Wie es bei ihm üblich ist, hat er sie natürlich eingeladen ihn und seine Familie zu besuchen, ihr seine Zimmernummer genannt und sie eingeladen jederzeit vorbei zu schauen, die Tür steht immer offen für Besucher. Leider hat sie das bis heute nicht in Anspruch genommen, ich bin mir nämlich sicher, sie wäre noch viel mehr erstaunt wie herzlich und freundlich auch seine Frau und seine Kinder sind.

Diese bedingungslose Gastfreundschaft kennen wir bei uns in dieser Form nicht. Kaum jemandem würde einfallen auf der Strasse einfach so einen Wildfremden einzuladen, ihm Adresse und Telefonnummer zu geben und das alles ohne einen Hintergedanken. Ich kann mir vorstellen wie verwirrt die Frau war und wahrscheinlich am Anfang auch misstrauisch. Das permanente Trommelfeuer der Medien und Politiker auf Asylsuchende hinterlässt einfach ihre Spuren, ob absichtlich herbeigeführt oder unbeabsichtigt.
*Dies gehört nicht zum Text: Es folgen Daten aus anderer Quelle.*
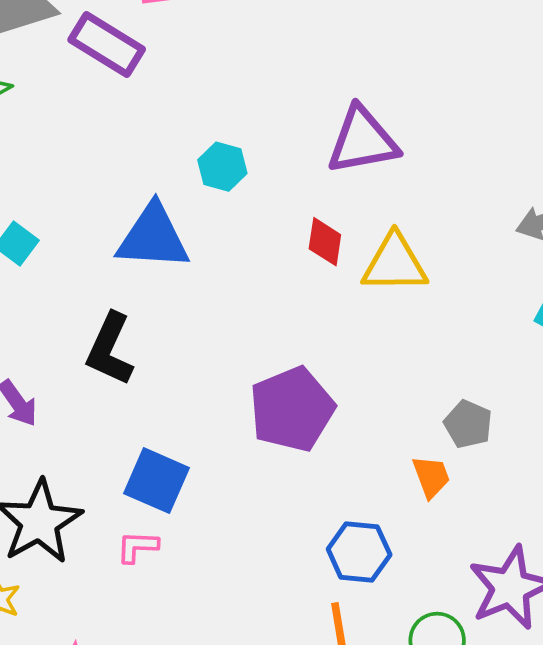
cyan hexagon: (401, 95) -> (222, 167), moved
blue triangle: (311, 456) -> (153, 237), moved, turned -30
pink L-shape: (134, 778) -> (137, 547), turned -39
Was mich ein wenig traurig stimmt ist, dass weder er noch sonst jemand aus seiner Familie bisher den „erlösenden“ Bescheid bekommen haben. Sie wurden zwar bereits interviewt, aber entschieden wurde noch nichts. Zwei Jahre sind sie mittlerweile in Österreich, haben dabei ein für irakische Verhältnisse luxuriöses Leben aufgegeben, nur um die Möglichkeit zu haben in Frieden zu leben, ihre Kinder ohne Krieg aufzuziehen, Arbeiten zu gehen und sich so ein glückliches Leben aufzubauen.